Il y a un truc qui me soûle, que ce soit dans le mouvement féministe ou LGBT, c'est la tendance à passer son temps à expliquer que non, on n'est pas toutes méchantes et qu'on ne vous (les mecs, les hétéros...) déteste pas.

Alors attention, je n'ai rien contre les gens gentils, à la base. Même moi, j'essaie de l'être de temps en temps et, à part sur Internet où de temps en temps je peux être une sale hystérique, je pense que je ne suis pas très méchante, globalement. Mais ce qui me gêne, c'est le fait de se justifier en disant que non, quand même, toutes les féministes ne sont pas comme ça.

Et comme ça, ça ne veut pas juste dire méchante. Là où ça me gêne vraiment, c'est quand c'est pour les accusations de type «les féministes sont toutes lesbiennes», «les féministes sont toutes moches», «les féministes sont toutes masculines» et tutti quanti.

Ce qui m'embête plus précisément, c'est de voire des personnes s'acharner à expliquer que, mais non, il y a des féministes qui ne sont pas lesbiennes, et que d'abord toutes les lesbiennes ne sont pas camionneuses, et puis on peut être féministes et féminine, ça ne pose pas de problème, et puis tout le monde n'est pas moche, et...

Et, au final, ce qu'on a, c'est que la sale gouine un peu trop masculine (et donc moche, fatalement), ben elle, on s'embête pas trop à la défendre, tout simplement à constater que, vraiment, elle est heureusement très minoritaire dans le féminisme, c'est le côté un peu «extrême», mais heureusement, il y a des gens plus fréquentables.

Bien sûr, c'est vrai que toutes les féministes ne sont pas lesbiennes, que toutes les lesbiennes ne sont pas de sales gouines butchs camionneuses qui arrachent les capsules de bière avec leurs dents, mais le problème c'est qu'à se contenter de se distancier de ce qui est perçu comme «repoussoir», au final, ça conforte la stigmatisation.

Évidemment, ce n'est pas vrai tout le temps. Quand la réponse est «toutes les féministes ne sont pas des lesbiennes, et toutes les lesbiennes ne sont pas masculines, mais de toute façon, qu'est-ce que ça peut te faire ? Ça remet en cause ta sainte virilité ? Elle ont le look qu'elles veulent, couchent avec qui elles veulent et elles t'emmerdent, tu sais ?», ça ne me pose pas de problème, bien au contraire. Mais force est de constater que, bien souvent, on n'a que le début de la phrase.

C'est vrai aussi pour le mouvement gay, par exemple (mais aussi pour un tas d'autres), qui s'acharne à expliquer que, fort heureusement, tous les gays ne sont pas des folles, voire que les «folles» feraient mieux de l'être un peu moins, folles, histoire de ne pas trop décrédibiliser le mouvement.

Parce que la crédibilité, c'est important, et que ce soit les pédés effeminés, ou les gouines masculines, ben ça le fait pas trop, niveau crédibilité. Pas assez sérieuses, pas assez dans la norme (qu'on veut changer mais pas trop quand même, il ne faut pas déconner), trop insortables, trop irresponsables.

Irresponsables, c'est un mot qui revient souvent, aussi.
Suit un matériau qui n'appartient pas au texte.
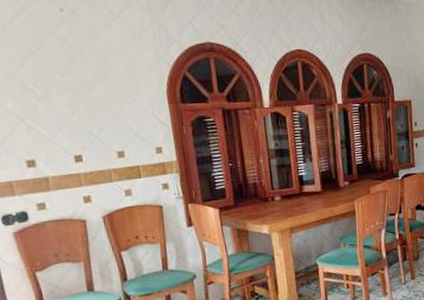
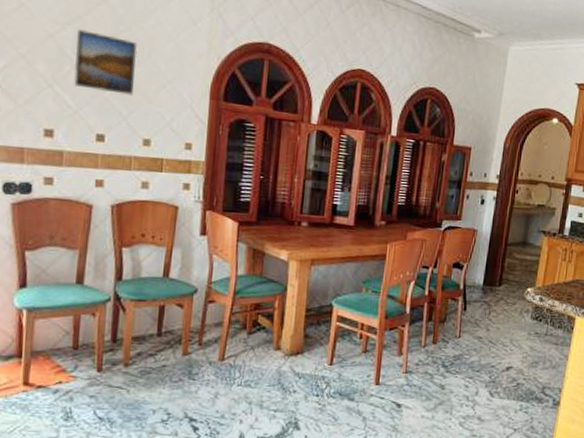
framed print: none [34,63,98,117] -> present [74,29,138,95]

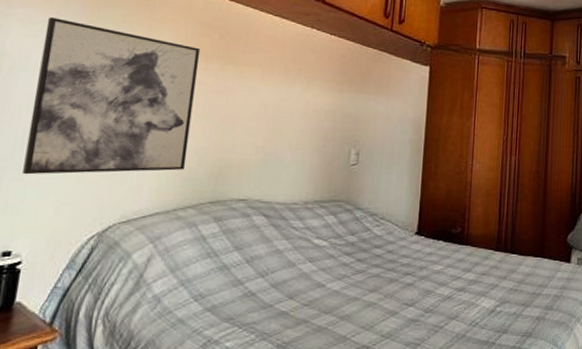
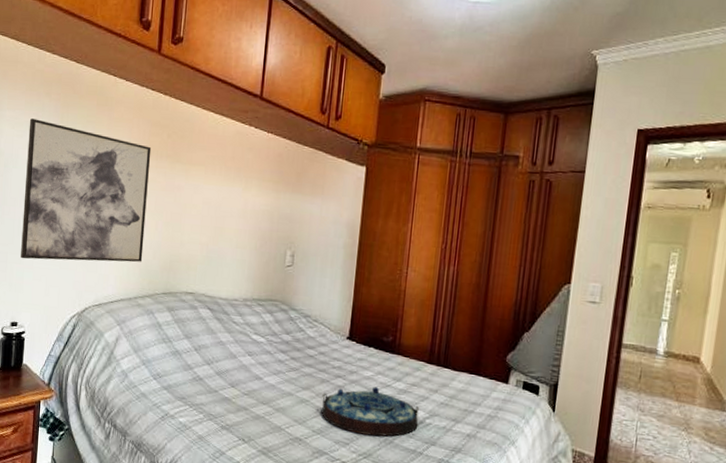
serving tray: none [389,280,491,332] -> present [321,387,420,437]

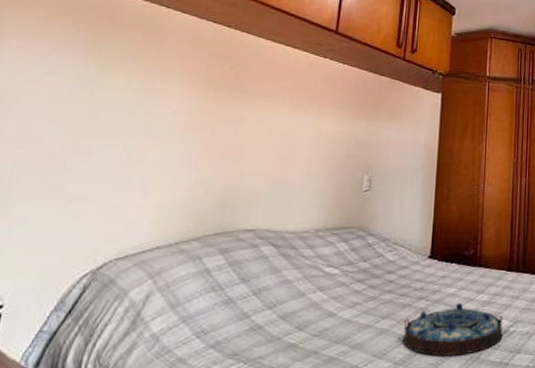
wall art: present [21,118,152,262] -> none [9,49,210,212]

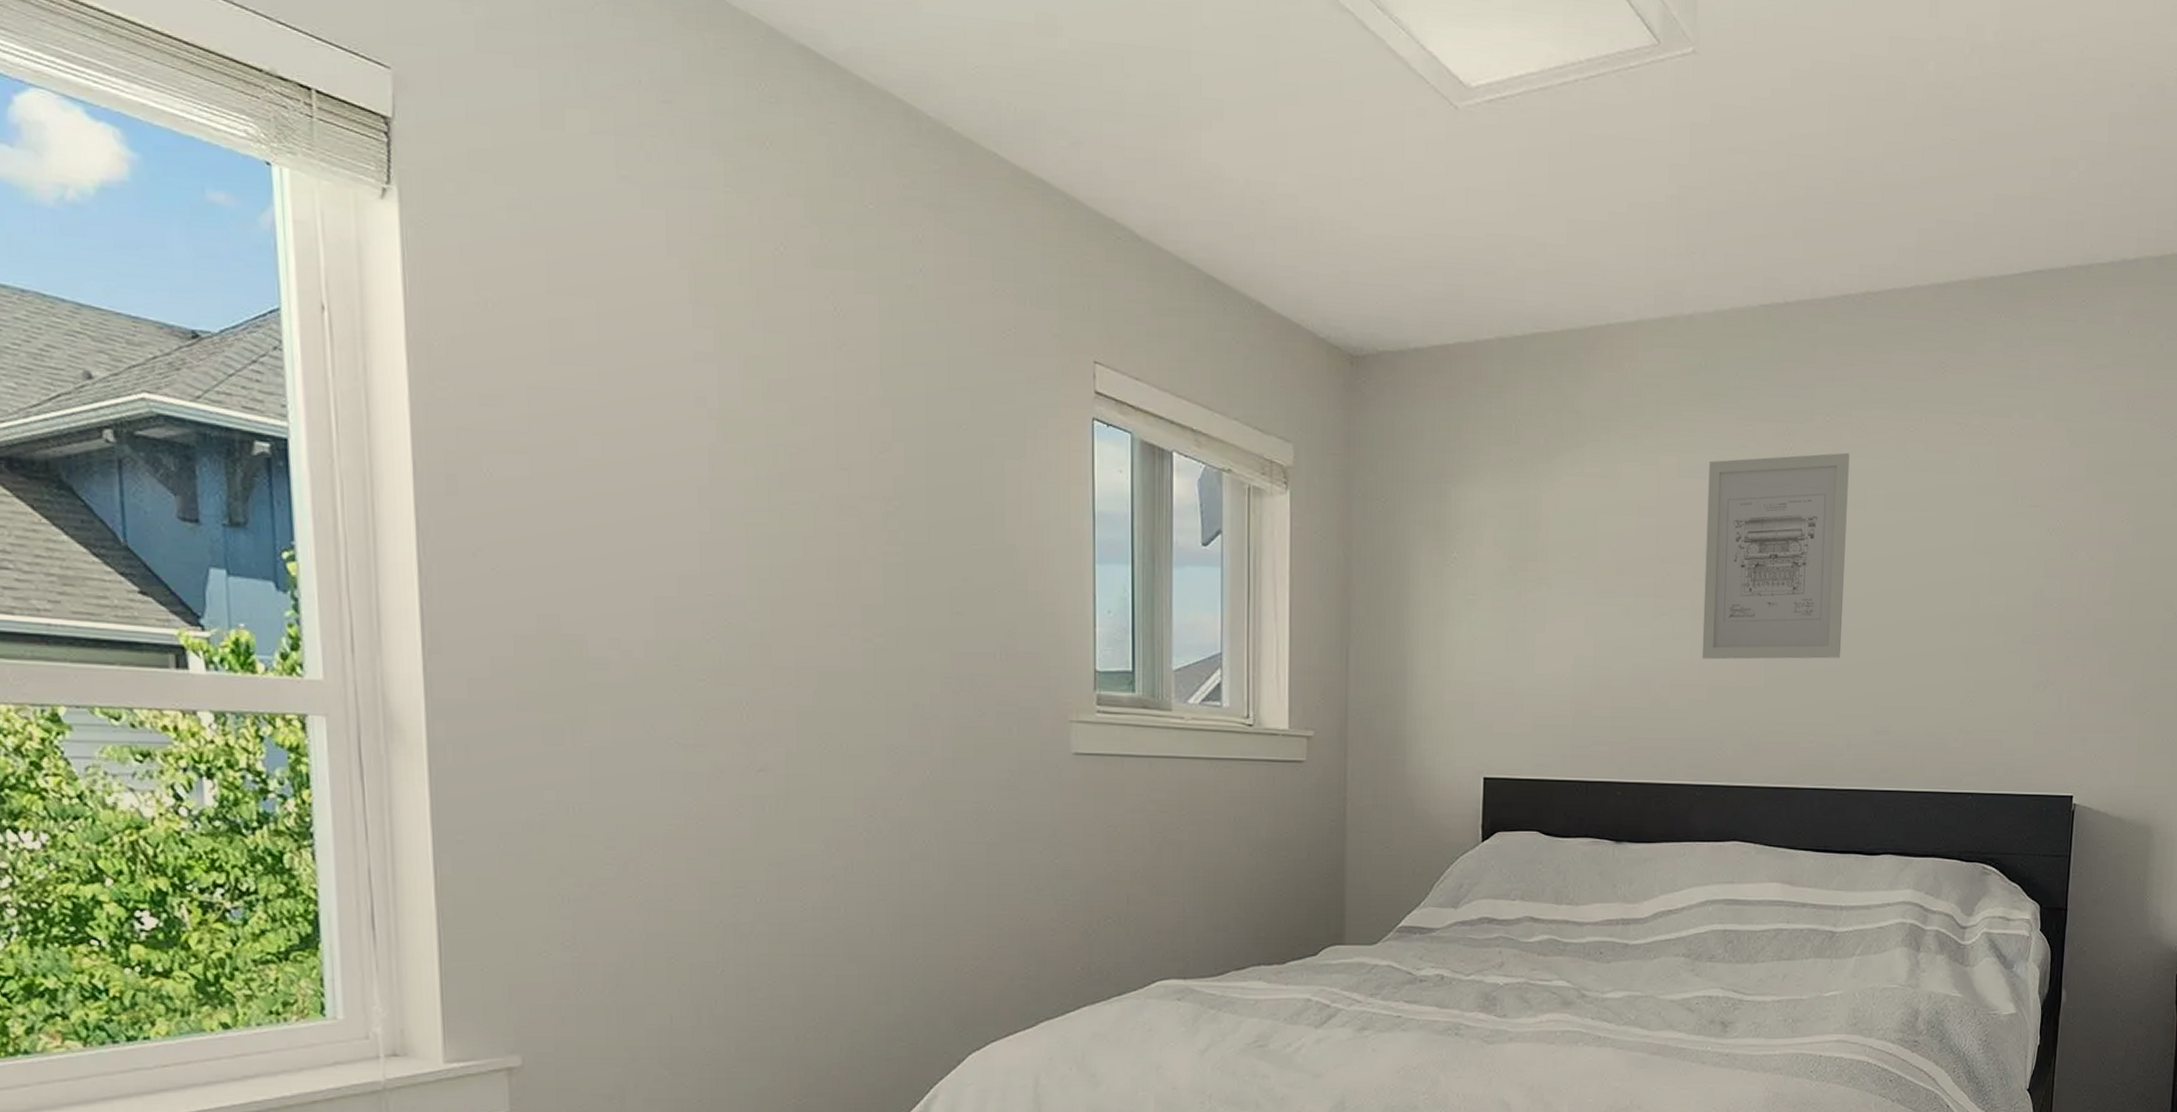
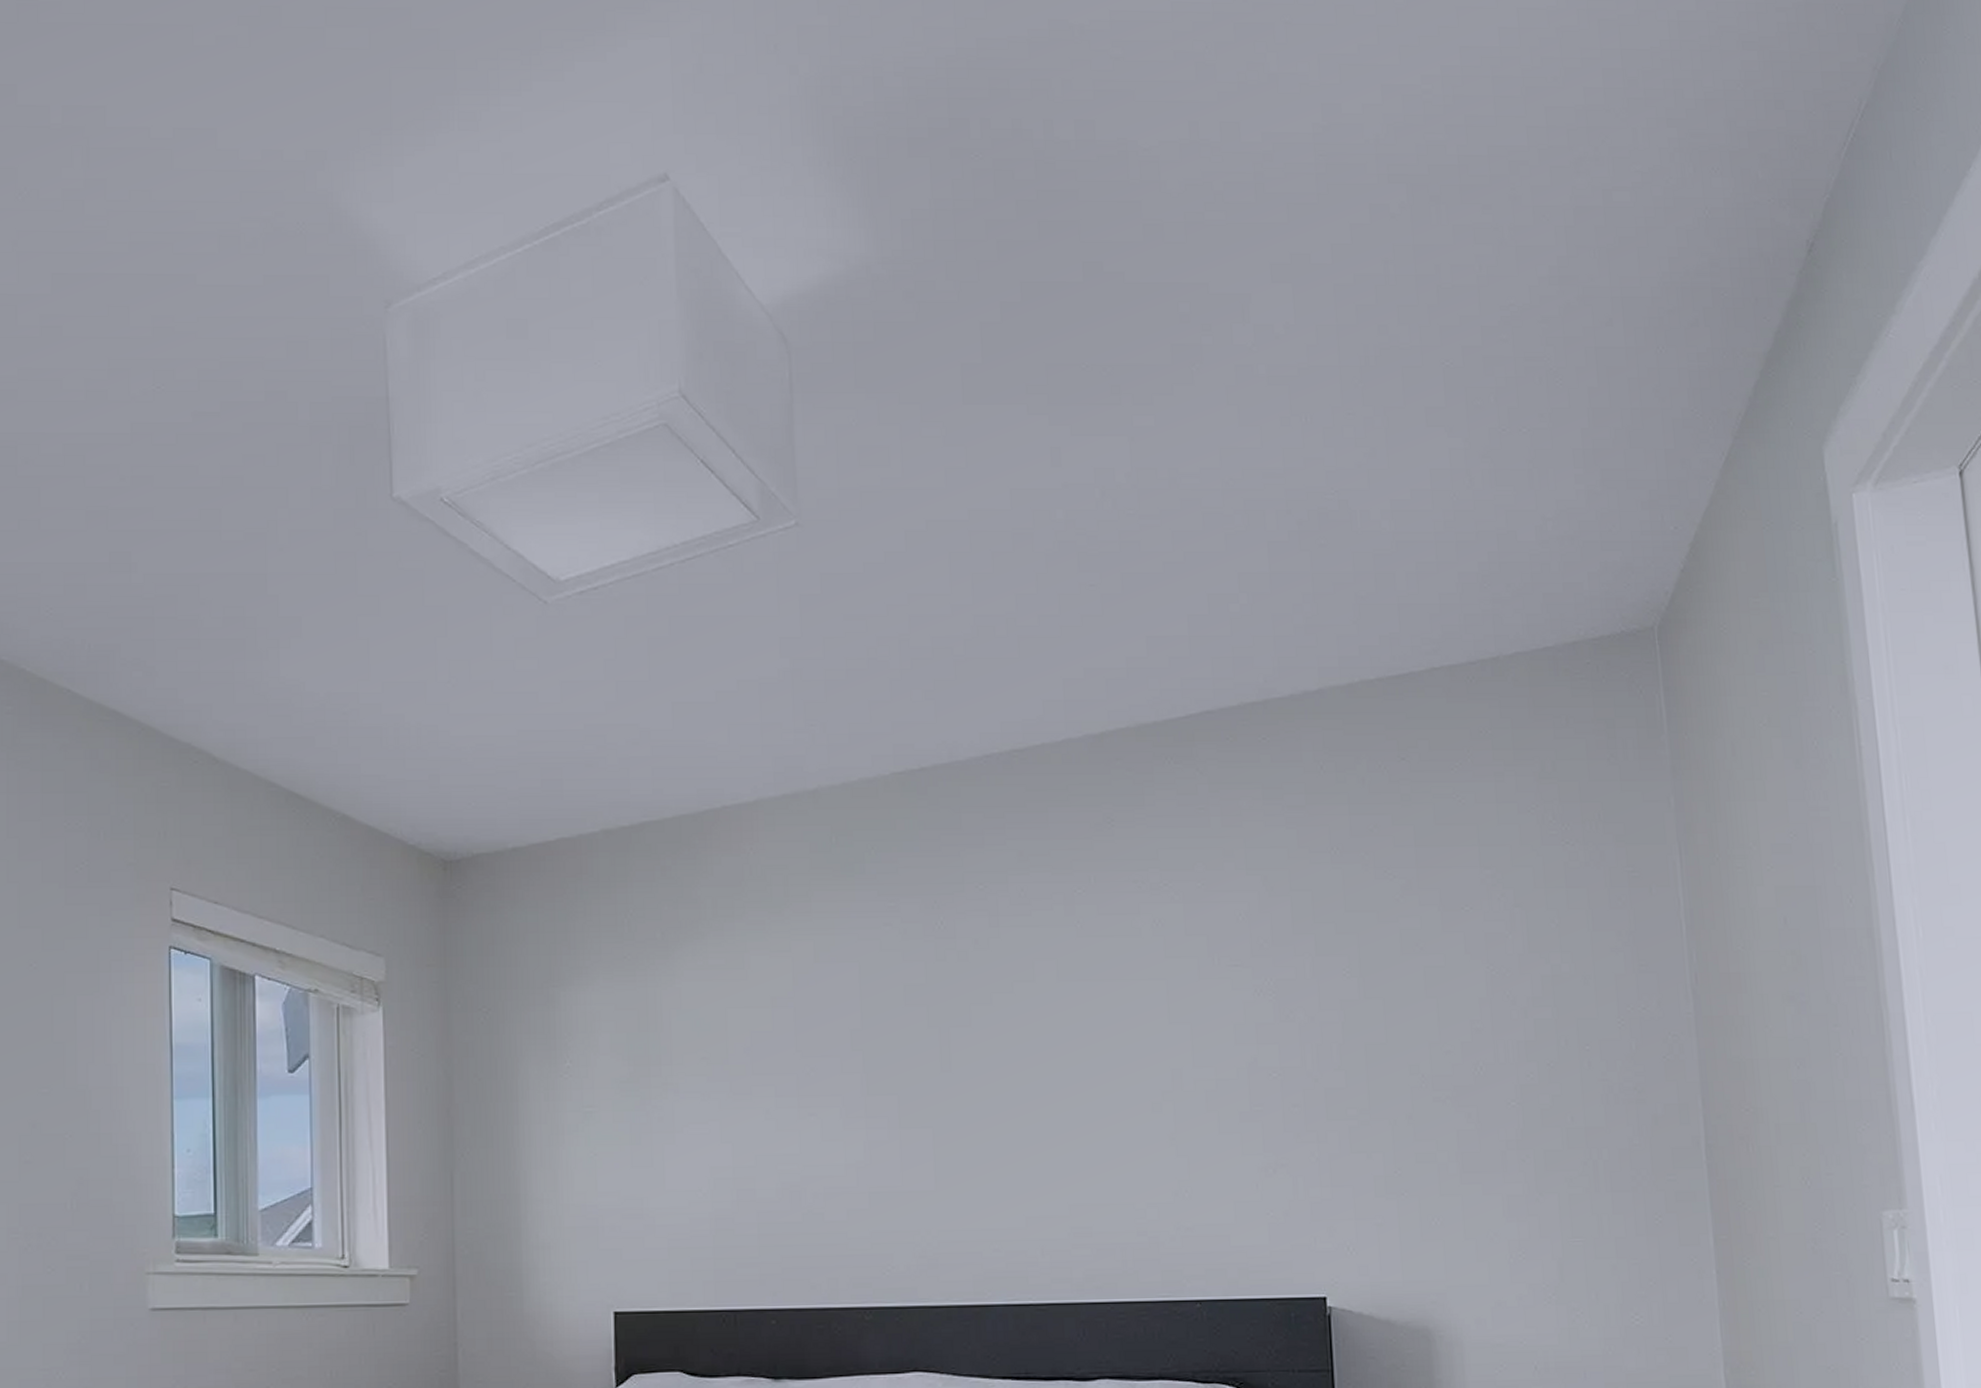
wall art: present [1702,452,1850,660] -> none [849,922,1023,1162]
Il faut savoir faire preuve de responsabilité. La responsabilité, grosso-modo, c'est être poli avec son oppresseur et ne pas aller l'embêter trop méchamment, manifester dans le calme, sans faire trop de bruit, en n'étant pas trop mal sapé et surtout, sans dire trop de mal des mecs, des hétéros, sans, évidemment remettre en cause les constructions même de ce c'est qu'être mec ou être hétéro.

Non, il faut montrer qu'on n'est pas comme les hystériques des années 70, qu'on ne va pas brûler son soutien-gorge (quelle horreur, on aurait les seins qui tombent !) et, qu'au final, on sait garder notre place (contrairement aux gouinasses qui, finalement, se prennent un peu pour des mecs, ce qui n'est pas très sain).

Moi, j'ai envie de leur dire : allez vous faire intégrer.

À un moment donné, je pense qu'il est de notre responsabilité d'être irresponsable. Parce que sinon, on en revient à réduire le féminisme à obtenir un peu de droits pour les femmes hétéros, blanches, pas trop pauvres, qui ont un bon mari, etc. On en revient à limiter le mouvement LGBT à avoir des miettes pour les gays du marais, etc.

Alors j'ai pas envie d'expliquer que «toutes les féministes ne sont pas lesbiennes», que même les lesbiennes peuvent être raisonnablement féminines, et qu'heureusement, tout le monde n'est pas comme ça. Parce que, c'est peut-être irresponsable, mais je trouve que gueuler «on est fières, on est gouines, on est moches et masculines !» est une réponse vachement plus satisfaisante.